- Born: Augusta Lynn Bolles 12 December 1949 Passaic, New Jersey, U.S.
- Died: 8 February 2026 (aged 76) Mitchellville, Maryland, U.S.
- Citizenship: United States
- Education: Syracuse University Rutgers University
- Occupation: Anthropologist
- Spouse: James Mackin Walsh
- Writing career
- Language: English

= Lynn Bolles =

American anthropologist (1949–2026)

Augusta Lynn Bolles (12 December 1949 – 8 February 2026) was an American anthropologist who was a professor Emerita of women's studies and affiliate faculty in anthropology, African American studies, American studies, comparative literature and the Latin American studies center at the University of Maryland, and co-chair of The Cottagers' African American Cultural Festival.

==Early life and career==
Bolles was born in Passaic, New Jersey on 12 December 1949. She graduated with an A.B. in English literature and anthropology from Syracuse University, and an M.A. in anthropology and a Ph.D. in sociocultural anthropology from Rutgers University. She is the daughter of Augusta Beebe Bolles and George Bolles. She married James Mackin Walsh on February 9, 1980, in the Kirkpatrick Chapel of Rutgers University in New Brunswick, New Jersey.
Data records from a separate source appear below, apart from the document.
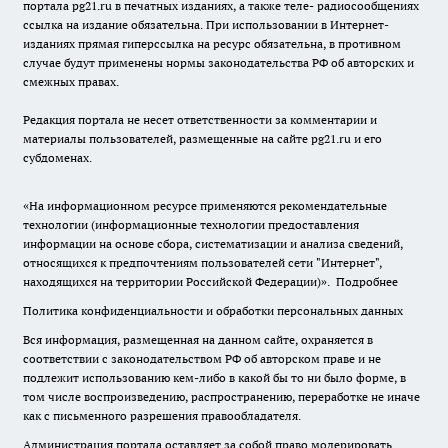
портала pg21.ru в печатных изданиях, а также теле- радиосообщениях
ссылка на издание обязательна. При использовании в Интернет-
изданиях прямая гиперссылка на ресурс обязательна, в противном
случае будут применены нормы законодательства РФ об авторских и
смежных правах.
Редакция портала не несет ответственности за комментарии и
материалы пользователей, размещенные на сайте pg21.ru и его
субдоменах.
«На информационном ресурсе применяются рекомендательные
технологии (информационные технологии предоставления
информации на основе сбора, систематизации и анализа сведений,
относящихся к предпочтениям пользователей сети "Интернет",
находящихся на территории Российской Федерации)».
Подробнее
Политика конфиденциальности и обработки персональных данных
Вся информация, размещенная на данном сайте, охраняется в
соответствии с законодательством РФ об авторском праве и не
подлежит использованию кем-либо в какой бы то ни было форме, в
том числе воспроизведению, распространению, переработке не иначе
как с письменного разрешения правообладателя.
Администрация портала оставляет за собой право модерировать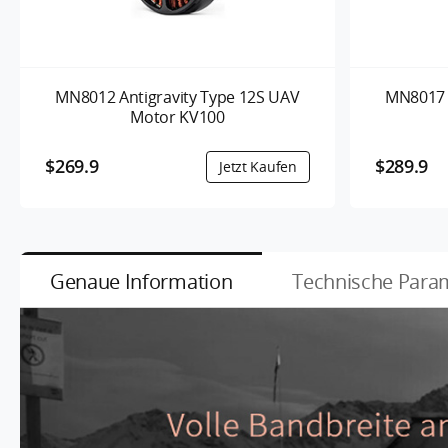
MN8012 Antigravity Type 12S UAV
MN8017 
Motor KV100
$269.9
$289.9
Genaue Information
Technische Para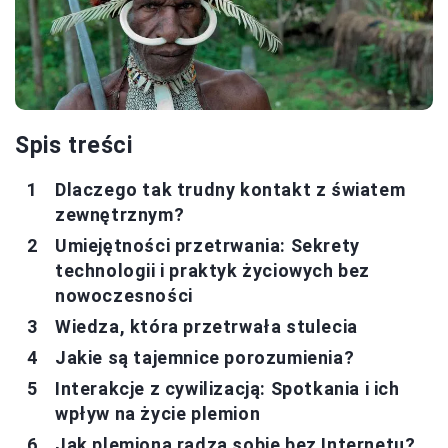
Spis treści
Dlaczego tak trudny kontakt z światem
zewnętrznym?
Umiejętności przetrwania: Sekrety
technologii i praktyk życiowych bez
nowoczesności
Wiedza, która przetrwała stulecia
Jakie są tajemnice porozumienia?
Interakcje z cywilizacją: Spotkania i ich
wpływ na życie plemion
Jak plemiona radzą sobie bez Internetu?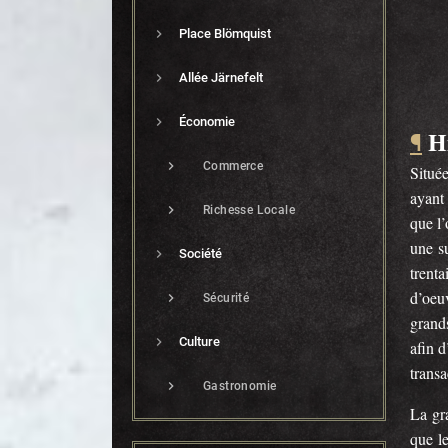
Place Blömquist
Allée Järnefelt
Économie
H
¶
Commerce
Situé
ayant 
Richesse Locale
que l’
une su
Société
trenta
d’oeu
Sécurité
grands
Culture
afin d
transa
Gastronomie
La gra
que l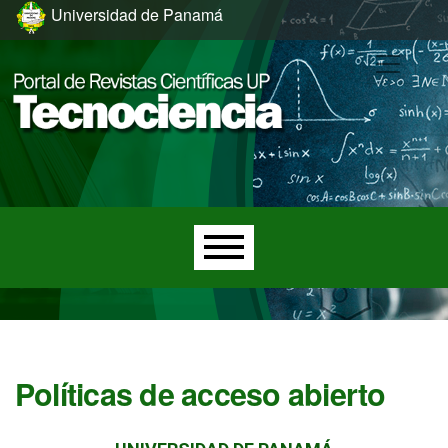
Ir al menú de navegación principal
Ir al contenido principal
Ir al pie de página del sitio
Universidad de Panamá
Menú principal
Políticas de acceso abierto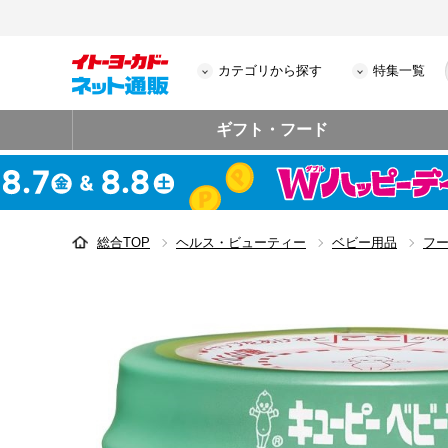
カテゴリから探す
特集一覧
ギフト・フード
総合TOP
ヘルス・ビューティー
ベビー用品
フ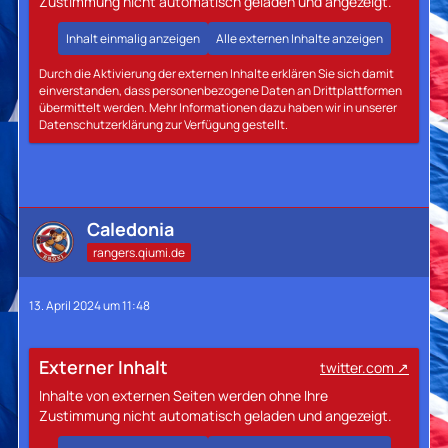
Zustimmung nicht automatisch geladen und angezeigt.
Inhalt einmalig anzeigen
Alle externen Inhalte anzeigen
Durch die Aktivierung der externen Inhalte erklären Sie sich damit
einverstanden, dass personenbezogene Daten an Drittplattformen
übermittelt werden. Mehr Informationen dazu haben wir in unserer
Datenschutzerklärung zur Verfügung gestellt.
Caledonia
rangers.qiumi.de
13. April 2024 um 11:48
Externer Inhalt
twitter.com
Inhalte von externen Seiten werden ohne Ihre
Zustimmung nicht automatisch geladen und angezeigt.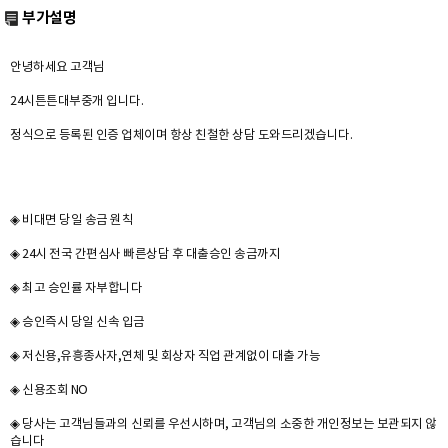
부가설명
안녕하세요 고객님
24시튼튼대부중개 입니다.
정식으로 등록된 인증 업체이며 항상 친철한 상담 도와드리겠습니다.
◈ 비대면 당일 송금 원칙
◈ 24시 전국 간편심사 빠른상담 후 대출승인 송금까지
◈ 최고 승인률 자부합니다
◈ 승인즉시 당일 신속 입금
◈ 저신용,유흥종사자,연체 및 회상자 직업 관계없이 대출 가능
◈ 신용조회 NO
◈ 당사는 고객님들과의 신뢰를 우선시하며, 고객님의 소중한 개인정보는 보관되지 않
습니다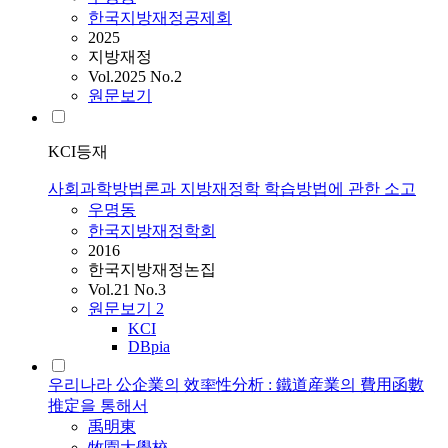
한국지방재정공제회
2025
지방재정
Vol.2025 No.2
원문보기
KCI등재
사회과학방법론과 지방재정학 학습방법에 관한 소고
우명동
한국지방재정학회
2016
한국지방재정논집
Vol.21 No.3
원문보기
2
KCI
DBpia
우리나라 公企業의 效率性分析 : 鐵道産業의 費用函數
推定을 통해서
禹明東
牧園大學校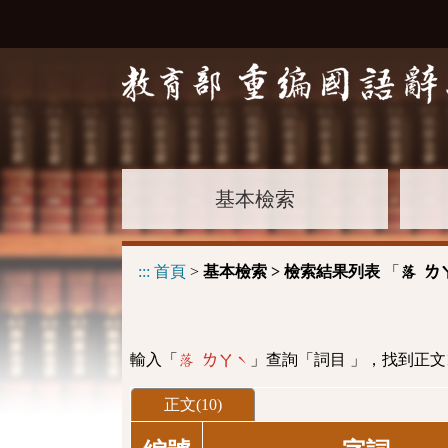
基本檢索
:::
首頁
>
基本檢索 > 檢索結果列表
「
落 ㄌ
輸入「
」查詢「詞目 」，找到正文
落 ㄌㄚˋ
正文(10)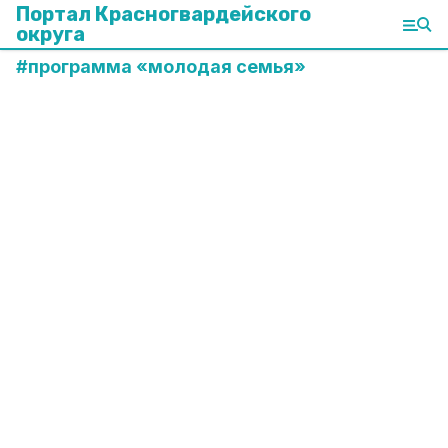
Портал Красногвардейского
округа
#
программа «молодая семья»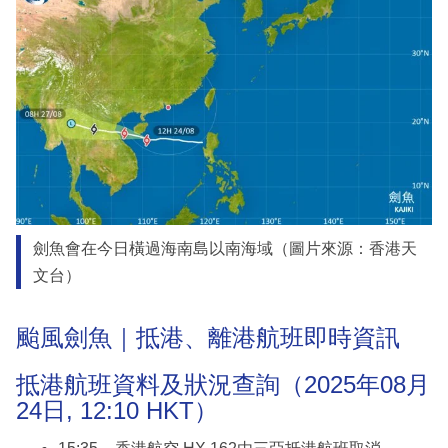
劍魚會在今日橫過海南島以南海域（圖片來源：香港天
文台）
颱風劍魚｜抵港、離港航班即時資訊
抵港航班資料及狀況查詢（2025年08月
24日, 12:10 HKT）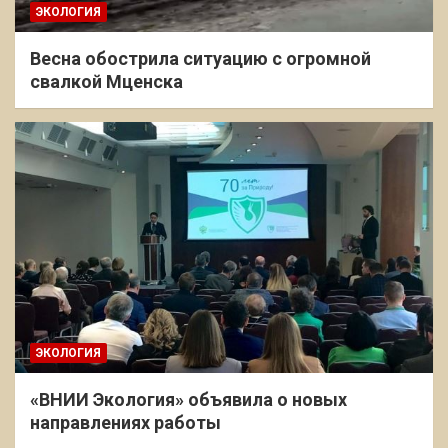
ЭКОЛОГИЯ
Весна обострила ситуацию с огромной
свалкой Мценска
ЭКОЛОГИЯ
«ВНИИ Экология» объявила о новых
направлениях работы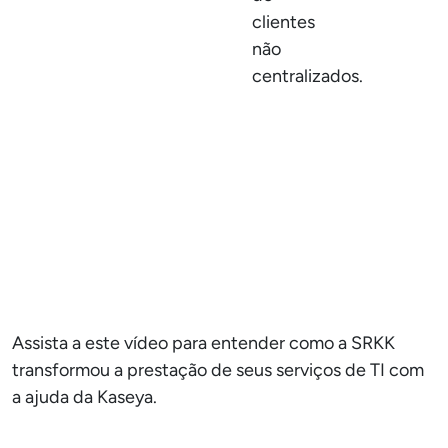
clientes
não
centralizados.
Assista a este vídeo para entender como a SRKK
transformou a prestação de seus serviços de TI com
a ajuda da Kaseya.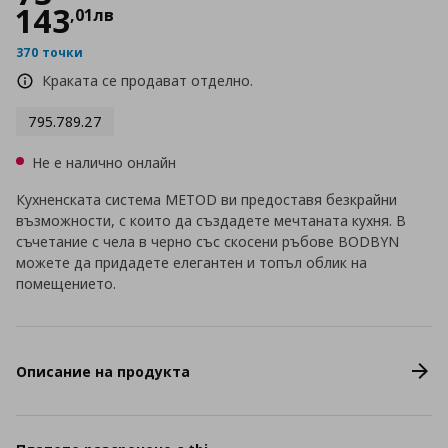
143
,
01
лв
370 точки
Краката се продават отделно.
795.789.27
Не е налично онлайн
Кухненската система METOD ви предоставя безкрайни
възможности, с които да създадете мечтаната кухня. В
съчетание с чела в черно със скосени ръбове BODBYN
можете да придадете елегантен и топъл облик на
помещението.
Описание на продукта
Bolles is credited as a path maker in Black feminist anthropology with theories focused on care and for paving the way for the Cite Black Women movement founded by Christen A. Smith. Prior to teaching at the University of Maryland, Bolles was a professor of sociology and anthropology and the director of African-American studies at Bowdoin College. She also served as president of the Association of Black Anthropologists (1983–1984), the Caribbean Studies Association (1997–1998), the Association for Feminist Anthropology (2001–2003), and the Society for the Anthropology of North America (2009–2011).

==Death==
Bolles died of heart failure in Mitchellville, Maryland, on 8 February 2026, at the age of 76. She was survived by her husband and two sons.

==Selected publications==
- Bolles, A. L. (2023). Decolonizing anthropology: An ongoing process. American Ethnologist, 50(3), 519-522.
- Bolles, A. L., Boellstorff, T., Dudgeon, M. R., Khandelwal, M. R., Kingfisher, C., Kramer, E. A., ... & Theidon, K. (2016). Mapping feminist anthropology in the twenty-first century. Rutgers University Press.
- Bolles, A. L. (1996). We paid our dues : women trade union leaders of the Caribbean. Howard University Press.
- Bolles, A. L. (1996). Sister Jamaica : a study of women, work, and households in Kingston. University Press of America.
- Bolles, L. A. (1987). Anthropological research methods for the study of women in the Caribbean. Women in Africa and the African Diaspora, 65-77.
- Bolles, L. A. (1987). Anthropological research methods for the study of women in the Caribbean. Women in Africa and the African Diaspora, 65-77.